If your voice agent has any chance of being the first to hear "ik ruik gas", you owe it three independent escape hatches and a weekly automated test. One layer is not enough.
Numbers after eight months
We measured continuously from the day the agent went live. The numbers below are the cooperative's, not ours, and they are running averages over the last twelve weeks.
- 1,420 storingsmelding calls per week handled end-to-end without a planner.
- Median time from call start to confirmed appointment: 71 seconds.
- P95 time: 96 seconds.
- U2 tickets correctly routed to the nearest monteur on the first proposal: 94%.
- CO and gas trigger calls bridged to a senior planner inside one ring: 100% (out of 218 verified triggers).
- False positives on the CO trigger: about 9 per week. Planners prefer this side of the trade.
- Calls that hand off to a human for any reason: 17%.
- Customer satisfaction (planner-rated, post-visit): unchanged. We expected a dip and it did not happen.
The number we did not expect: planner overtime is down 38%. Not because the agent took planning work away from them. Because the agent took the first ninety seconds off every call, and ninety seconds times 1,420 calls is 36 hours per week.
What we will not claim
We will not claim this was a hard technical project. The voice stack is the standard one (a Dutch ASR, a small classifier in front of a language model, a TTS that sounds like an actual person from Eindhoven and not a Belgian newsreader). The slotting is undergraduate algorithms. The AFAS adapter is a tired HTML scraper with a session cookie and a cache.
What was hard was sitting in the planning room for three weeks, watching what Tim, Sander, and the planners actually do, writing down the unwritten rules, and convincing the cooperative that the right move was to put a four-second budget in front of their 14-year-old portal rather than rebuild it.
When we built the voice agent for this cooperative, the thing we kept running into was the gap between what the AFAS portal could safely answer and what the customer needed to hear in the first ten seconds. We solved it by treating the portal as a slow oracle, the agent as a fast greeter, and the planner as the only writer. If you are looking at similar work, the same shape probably fits: read the legacy, write nothing, hand off fast. That is the bulk of our AI agents work for installers and field-service teams.
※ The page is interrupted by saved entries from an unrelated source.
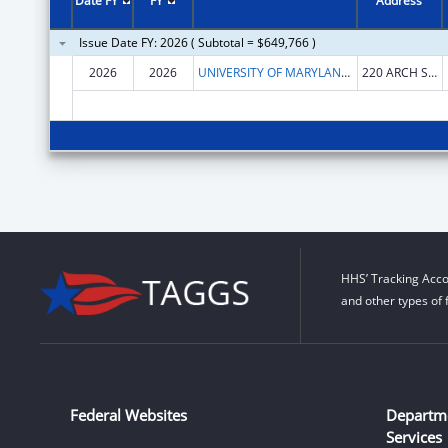
Date FY
FY
Address
Issue Date FY: 2026 ( Subtotal = $649,766 )
2026
2026
UNIVERSITY OF MARYLAND, BALTIMORE
220 ARCH ST OFC LEVEL2
HHS’ Tracking Acco
and other types of 
Federal Websites
Departm
Services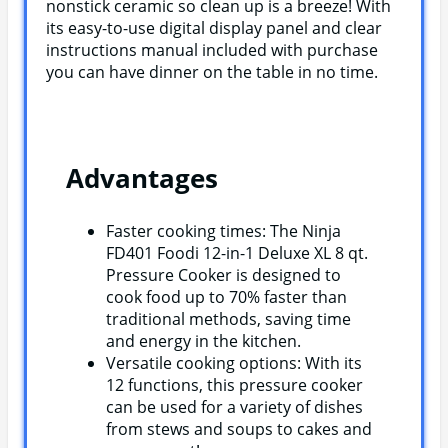
nonstick ceramic so clean up is a breeze! With
its easy-to-use digital display panel and clear
instructions manual included with purchase
you can have dinner on the table in no time.
Advantages
Faster cooking times: The Ninja
FD401 Foodi 12-in-1 Deluxe XL 8 qt.
Pressure Cooker is designed to
cook food up to 70% faster than
traditional methods, saving time
and energy in the kitchen.
Versatile cooking options: With its
12 functions, this pressure cooker
can be used for a variety of dishes
from stews and soups to cakes and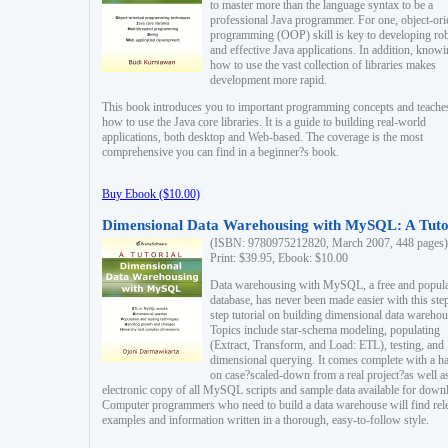
to master more than the language syntax to be a
professional Java programmer. For one, object-ori
programming (OOP) skill is key to developing ro
and effective Java applications. In addition, know
how to use the vast collection of libraries makes
development more rapid.
This book introduces you to important programming concepts and teache
how to use the Java core libraries. It is a guide to building real-world
applications, both desktop and Web-based. The coverage is the most
comprehensive you can find in a beginner?s book.
Buy Ebook ($10.00)
Dimensional Data Warehousing with MySQL: A Tuto
(ISBN: 9780975212820, March 2007, 448 pages)
Print: $39.95, Ebook: $10.00
Data warehousing with MySQL, a free and popul
database, has never been made easier with this ste
step tutorial on building dimensional data warehou
Topics include star-schema modeling, populating
(Extract, Transform, and Load: ETL), testing, and
dimensional querying. It comes complete with a h
on case?scaled-down from a real project?as well a
electronic copy of all MySQL scripts and sample data available for down
Computer programmers who need to build a data warehouse will find rel
examples and information written in a thorough, easy-to-follow style.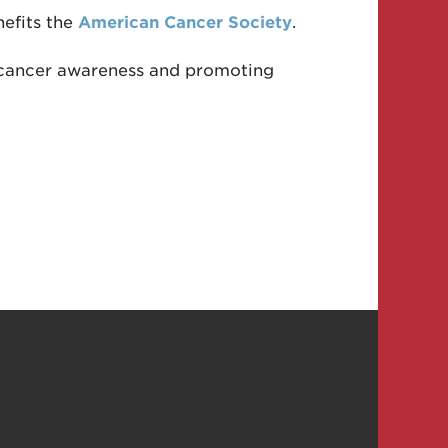
nefits the
American Cancer Society
.
ng cancer awareness and promoting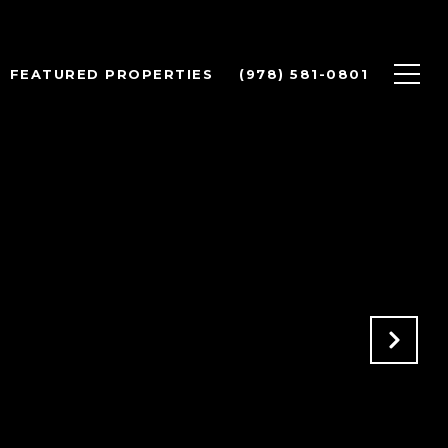
FEATURED PROPERTIES
(978) 581-0801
The smallest thing you could do today: open your call recordings from last Tuesday morning, count the calls that came in during the first 30 minutes, and ask what would have changed if a human voice had answered each one inside one ring.
Key takeaway
Put a four-second budget in front of your legacy portal, treat every miss as a routing event, and never let a voice agent close a CO-alarm call.
FAQ
Why didn't you migrate the AFAS InSite portal off version 9 first?
Because it works, the planners trust it, and the project would have stretched from eight weeks to eight months. A read-only adapter with a four-second timeout was cheaper and safer than a rebuild.
What happens when the voice agent mishears a postcode?
It reads back what it heard before booking, and only proceeds if the customer confirms. If confirmation fails twice, the call hands off to a planner. Wrong slots are rare enough that the cooperative does not separately track them.
Could a chatbot have done this instead?
No. Two thirds of these calls come from people with a cold house and a phone in hand. They want a voice, not a typing form. The voice channel is the product.
How do you train and test the CO-alarm trigger?
We keep a sealed test set of 40 Dutch recordings, half Standard Dutch and half Brabants accent. The cascade runs against it weekly. If pass rate drops below 100% the agent is paused automatically and the line falls back to humans.
What stack are you running on?
A Dutch ASR for transcription, a small intent classifier in front of a language model for dialogue, a Dutch TTS for output, and a Python service that talks to AFAS InSite and the routing engine. The hard work is in the rubrics and the YAML of operator preferences, not the model layer.